** Opening Information block **

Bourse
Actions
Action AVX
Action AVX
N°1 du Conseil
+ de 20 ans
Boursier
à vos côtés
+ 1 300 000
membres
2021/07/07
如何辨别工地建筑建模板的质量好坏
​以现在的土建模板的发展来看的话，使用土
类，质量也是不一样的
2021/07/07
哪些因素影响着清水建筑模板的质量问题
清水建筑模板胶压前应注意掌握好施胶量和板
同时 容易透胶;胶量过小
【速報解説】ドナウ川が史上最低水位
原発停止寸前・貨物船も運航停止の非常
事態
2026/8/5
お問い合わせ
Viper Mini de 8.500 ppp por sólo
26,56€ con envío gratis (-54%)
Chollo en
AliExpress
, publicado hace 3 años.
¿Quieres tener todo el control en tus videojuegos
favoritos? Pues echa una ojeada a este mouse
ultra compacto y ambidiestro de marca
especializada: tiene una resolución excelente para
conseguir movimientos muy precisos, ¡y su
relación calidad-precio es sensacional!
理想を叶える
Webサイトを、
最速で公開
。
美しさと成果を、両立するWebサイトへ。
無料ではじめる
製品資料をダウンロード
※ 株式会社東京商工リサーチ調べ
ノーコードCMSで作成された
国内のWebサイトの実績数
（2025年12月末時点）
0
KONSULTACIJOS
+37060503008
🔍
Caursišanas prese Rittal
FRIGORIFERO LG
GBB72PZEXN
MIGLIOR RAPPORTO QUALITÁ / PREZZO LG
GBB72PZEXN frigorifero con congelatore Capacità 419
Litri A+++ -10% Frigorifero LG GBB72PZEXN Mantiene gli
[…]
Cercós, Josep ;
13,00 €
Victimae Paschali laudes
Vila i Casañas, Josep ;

** Closing Information block **

Above are some records; extract every one of them exactly.

Bourse
Actions
Action AVX
Action AVX
N°1 du Conseil
+ de 20 ans
Boursier
à vos côtés
+ 1 300 000
membres
2021/07/07
如何辨别工地建筑建模板的质量好坏
​以现在的土建模板的发展来看的话，使用土
类，质量也是不一样的
2021/07/07
哪些因素影响着清水建筑模板的质量问题
清水建筑模板胶压前应注意掌握好施胶量和板
同时 容易透胶;胶量过小
【速報解説】ドナウ川が史上最低水位
原発停止寸前・貨物船も運航停止の非常
事態
2026/8/5
お問い合わせ
Viper Mini de 8.500 ppp por sólo
26,56€ con envío gratis (-54%)
Chollo en
AliExpress
, publicado hace 3 años.
¿Quieres tener todo el control en tus videojuegos
favoritos? Pues echa una ojeada a este mouse
ultra compacto y ambidiestro de marca
especializada: tiene una resolución excelente para
conseguir movimientos muy precisos, ¡y su
relación calidad-precio es sensacional!
理想を叶える
Webサイトを、
最速で公開
。
美しさと成果を、両立するWebサイトへ。
無料ではじめる
製品資料をダウンロード
※ 株式会社東京商工リサーチ調べ
ノーコードCMSで作成された
国内のWebサイトの実績数
（2025年12月末時点）
0
KONSULTACIJOS
+37060503008
🔍
Caursišanas prese Rittal
FRIGORIFERO LG
GBB72PZEXN
MIGLIOR RAPPORTO QUALITÁ / PREZZO LG
GBB72PZEXN frigorifero con congelatore Capacità 419
Litri A+++ -10% Frigorifero LG GBB72PZEXN Mantiene gli
[…]
Cercós, Josep ;
13,00 €
Victimae Paschali laudes
Vila i Casañas, Josep ;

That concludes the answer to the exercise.